Wreckers Must Breathe by Hammond Innes
Review by Matt B. (BuffaloSavage)
I detest spoilers so I find it hard to discuss this World War II adventure story without giving any of the surprises away.
I will satisfy myself by observing that the thriller opens with drama critic Walter Craig on a beach vacation, perhaps, he feels, his last for a long while because of German mobilization on the continent. Cruising in a chartered fishing boat captained by Big Logan, Craig is yanked overboard by a huge black shape. Later on a walk Craig has an encounter with a stiff strict guy who speaks English a little too precisely. Soon enough, Craig and Big Logan find out they must do their bit to foil Nazi plans to attack a rendezvous of Royal Navy ships in the North Sea.
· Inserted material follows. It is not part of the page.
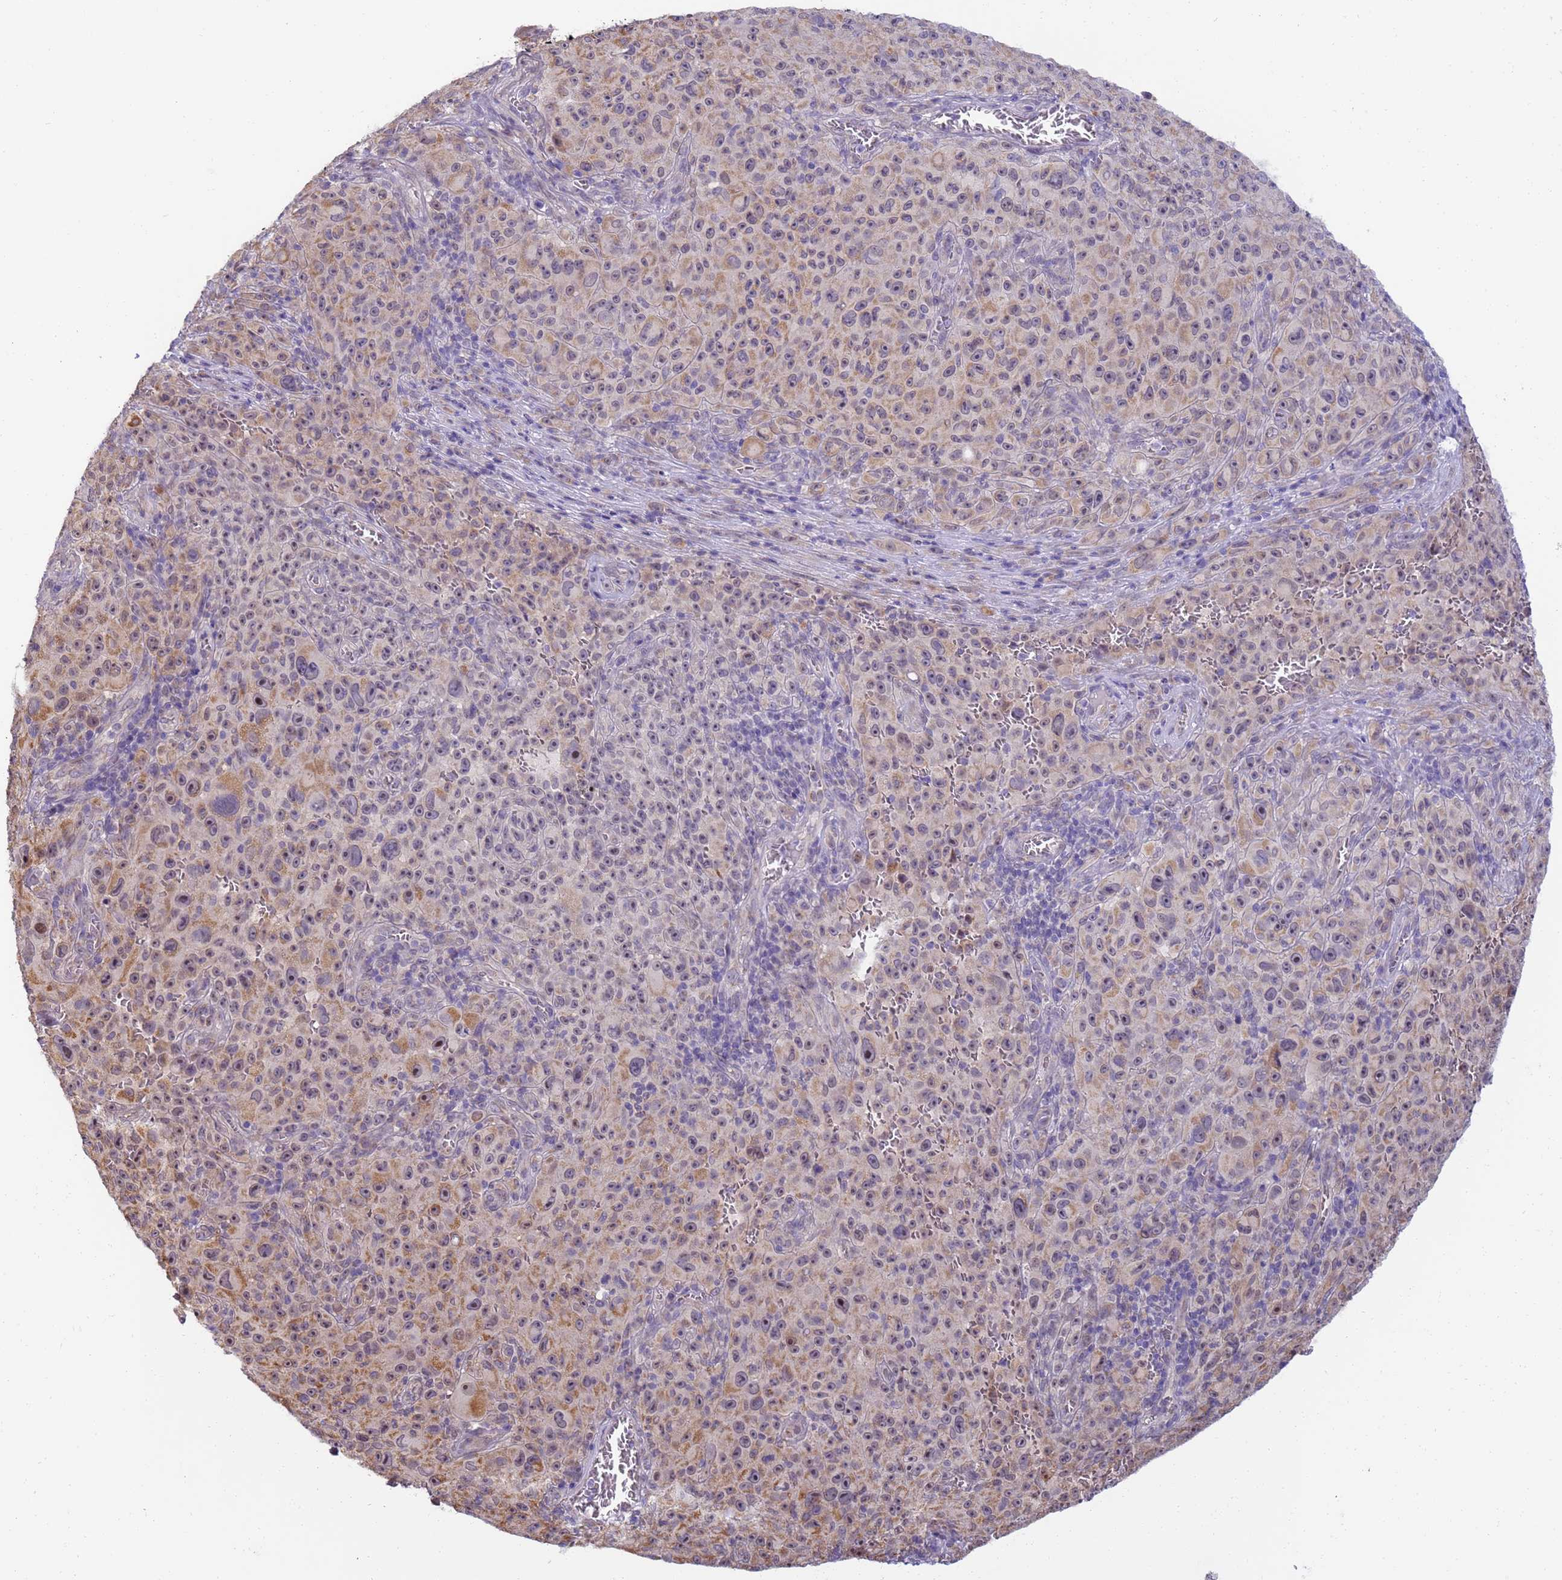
{"staining": {"intensity": "weak", "quantity": "25%-75%", "location": "cytoplasmic/membranous,nuclear"}, "tissue": "melanoma", "cell_type": "Tumor cells", "image_type": "cancer", "snomed": [{"axis": "morphology", "description": "Malignant melanoma, NOS"}, {"axis": "topography", "description": "Skin"}], "caption": "Weak cytoplasmic/membranous and nuclear staining for a protein is present in about 25%-75% of tumor cells of melanoma using immunohistochemistry (IHC).", "gene": "RAPGEF3", "patient": {"sex": "female", "age": 82}}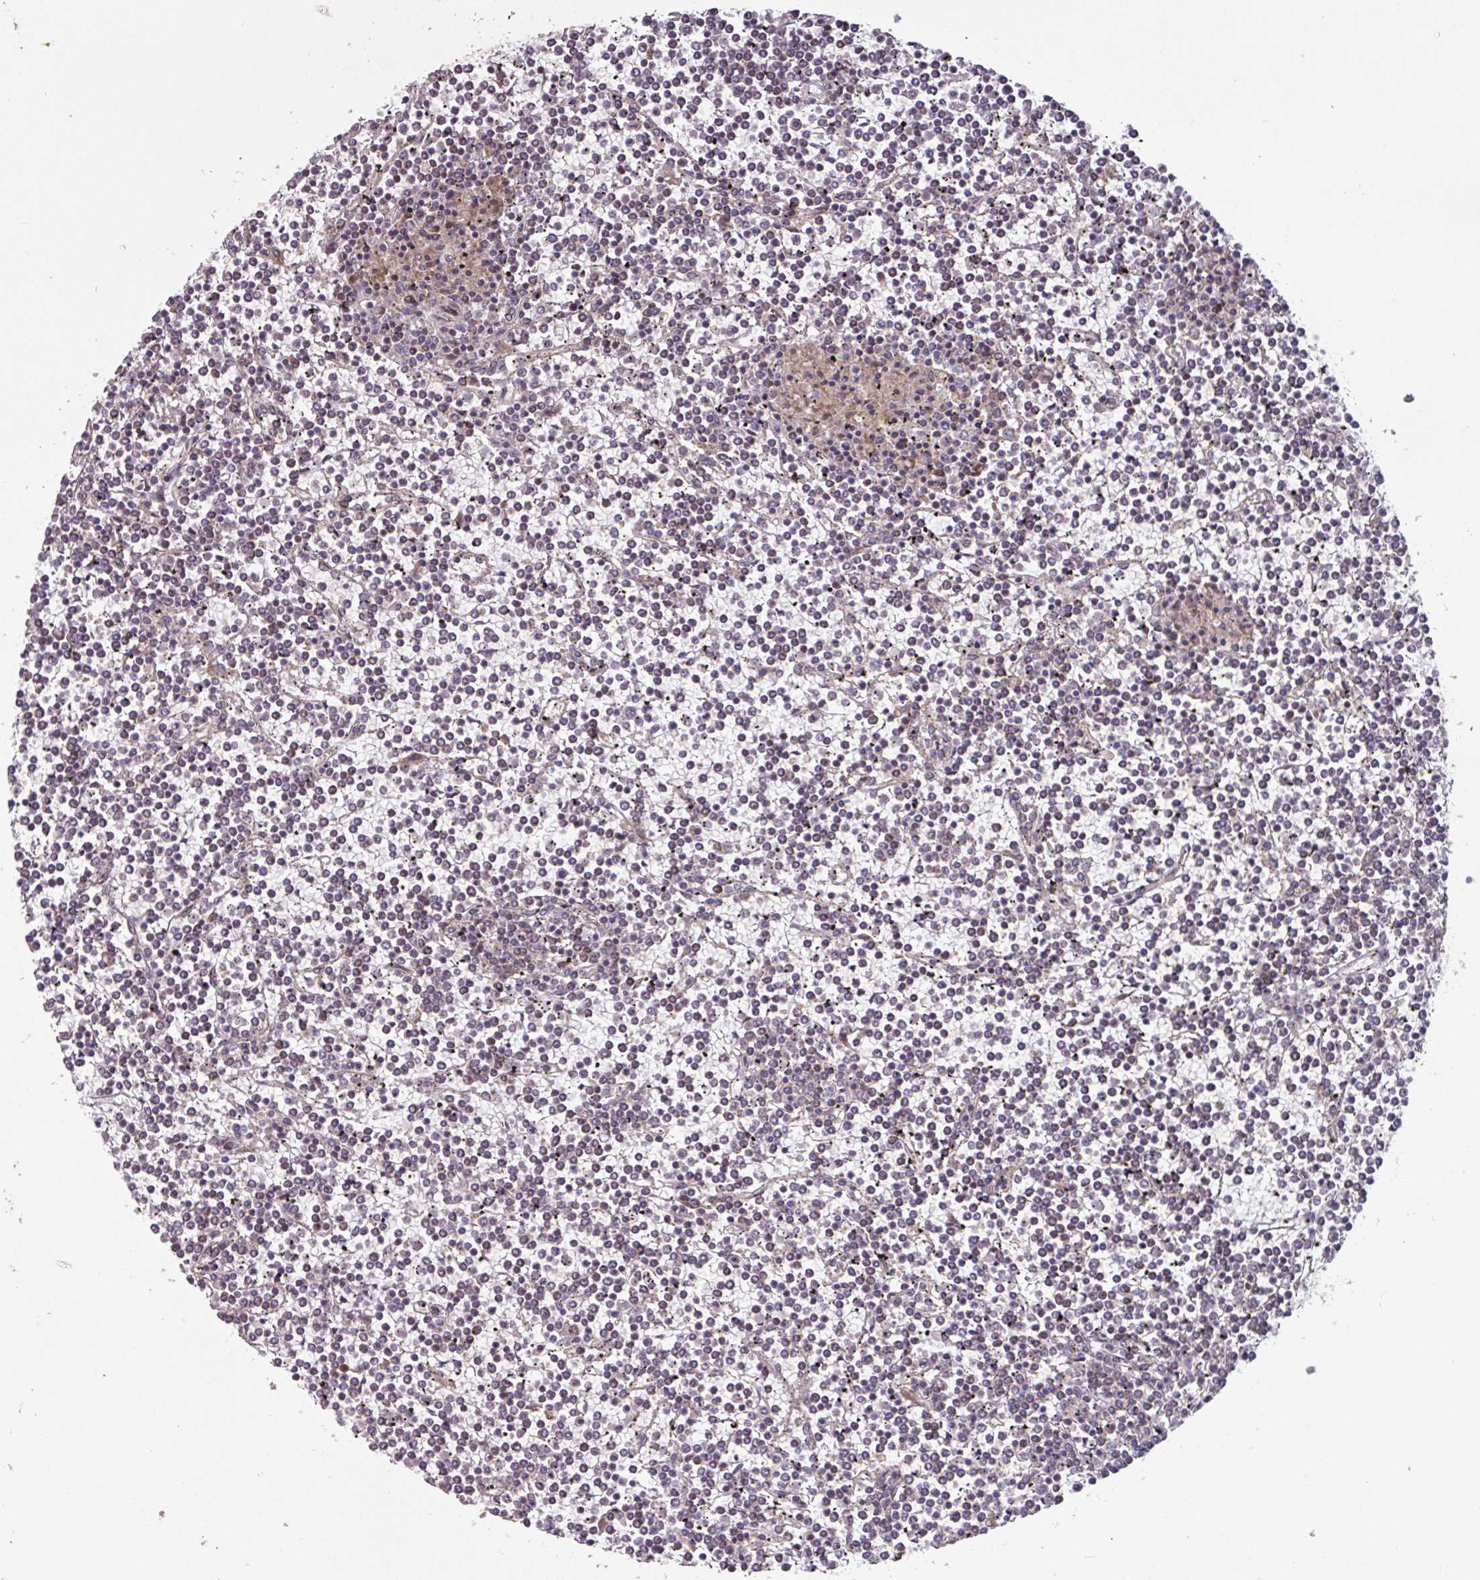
{"staining": {"intensity": "negative", "quantity": "none", "location": "none"}, "tissue": "lymphoma", "cell_type": "Tumor cells", "image_type": "cancer", "snomed": [{"axis": "morphology", "description": "Malignant lymphoma, non-Hodgkin's type, Low grade"}, {"axis": "topography", "description": "Spleen"}], "caption": "High magnification brightfield microscopy of lymphoma stained with DAB (3,3'-diaminobenzidine) (brown) and counterstained with hematoxylin (blue): tumor cells show no significant positivity.", "gene": "TMEM88", "patient": {"sex": "female", "age": 19}}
I like old thrillers because Innes creates plausible characters who are human beings, not Men of Steel like Jack Reacher. To his credit, Innes varies the narrative voices with the dispatches of Maureen Weston, a tough Irishwoman and journalist colleague of Craig. Big Logan is a great sidekick, strong, brave, and smart. Because this was written early on in the war in 1940, Innes persuasively conveys the atmosphere of the UK on the brink of war. People know that war with Hitlerism is inevitable, but they still feel a chill once war is declared.
Innes is skillful in ratcheting up tension. Some of the tropes used convince us readers that Innes must have read Conan Doyle and H.G. Wells in his younger days. In his own time Innes worked the action thriller patch along with Geoffrey Household, Victor Canning, and Alistair MacLean. In our era similar writers are James Rollins and Clive Cussler. A reader looking a cracking WWII era thriller won’t go wrong with this one.